**GIVEN PASSAGE**
★ ★ ★ ★ ★
That's a good idea. Anyone working in the field want to step forward? To whet your appetite, Steve McIntyre unearthed with some interesting remarks from David Eyton BP's former Vice President, Deepwater Developments Gulf of Mexico, where he wrote:
We find ourselves designing floating systems for 10 000 ft of water depth before the lessons of working in 6000 ft have been fully identified. And these new challenges are not just depth-related. Failure mechanisms, such as fatigue, driven by vortex-induced vibration (VIV) and vessel motion, are time-dependent and may take years to become apparent. The same is true of equipment reliability. We know the premium associated with hardware reliability is high, but at this stage, operators still have a limited failure database for forecasting the required levels of intervention in ever-deeper and more remote environments.
Meanwhile, I now seem to be getting context-related spam. After mentioning Seabrook crisps in passing the other day, this arrived:
Dear Sir/Madam
My Name is Shawn White and I am interested in purchasing some crisps from your company.and i will really appreciate if you email me with the prices or the types you do carry Instock and are available .also let me know your terms of payment.
Thank you and reply at your earliest convenient.
Maybe it's a coincidence. But I have never got snack-related spam before.
Regular correspondent (and commenter) Sean Timarco Baggaley offers:
But why isn't there more joined-up thinking on energy? Why must all the proposed solutions be so disjointed and separate, with each having its fanatical, pseudo-religious following?
★ ★ ★ ★ ★
**AVAILABLE DATA**
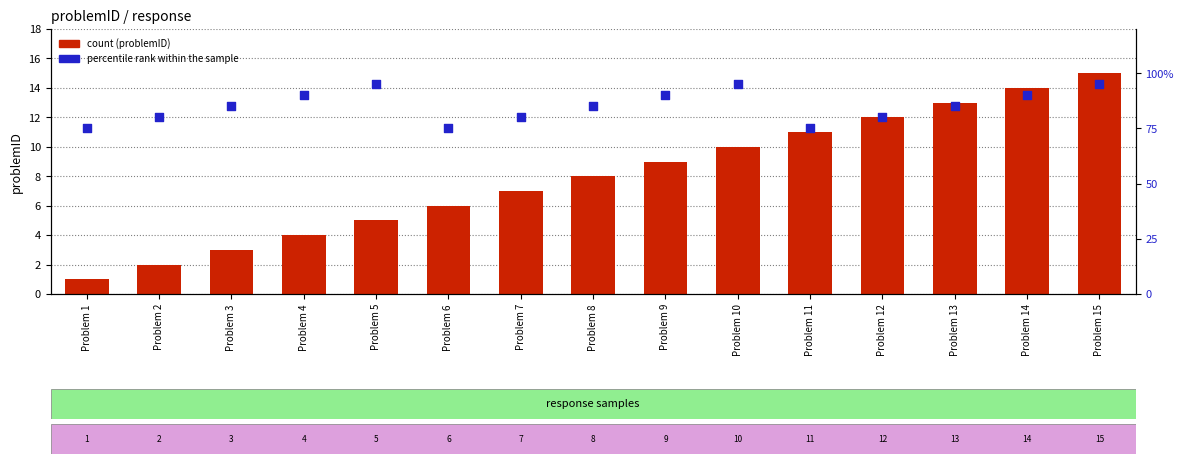

At how many categories does at least one series exceed 82?

9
★ ★ ★ ★ ★
**PROBLEM STATEMENT**
Carry on the blog post above about deepwater drilling, snack spam and energy thinking, writing on from its final sentence.

**EXERCISE RESULT**
The 19th Century was the last heyday of the generalist. The 20th Century saw the inexorable rise of the specialist, but the result is that design and planning is now done in splendid isolation, with everything compartmentalised, separate from everything else. Heaven forfend that people should speak unto others.
Our society has lost the ability to see problems holistically, and this is arguably the biggest problem facing our planet today. A more joined-up approach to everything
Consider the Tube in London. TfL have been trying to find ways to cool it down, but the solutions invariably see this as a waste-disposal issue and revolve around just throwing that heat away. They see the heat as a cost, not a *resource*.
Heat is energy! There are buildings above those tunnels which need a ready supply of hot water: why not send the heat from the tunnels into these buildings and give them that hot water at cost, reducing their energy bills and relieving some of the pressure on London's energy suppliers? Battersea Power Station did something very similar to this back in the day; why not now?
The same lack of joined-up thinking can be found in our own homes: we throw away all the heat from the heat exchangers on our fridges and freezers. These things are on every hour of every day of every year, yet we treat that energy as if it were a nuisance rather than—again—a source of energy. Why can't these heat exchangers be linked to our water heaters?
In other words: why is "recycling" a term limited mainly to plastic bottles and paper?
Pollution isn't just a problem for the planet, it's also a *problem for businesses*. Every molecule that ends up being blown out of a chimney is a waste of shareholders' money. It's a clear symbol of *inefficiency* in the process. This hits businesses smack bang in their bottom line, so *of course* it is in their interests to try and reduce such inefficiency. Eco-freaks should be banging this point home as loudly as they can, not chaining themselves to fences.
One reason they're not is offered by another reader, who points us all to a radio analysis about suspending democracy.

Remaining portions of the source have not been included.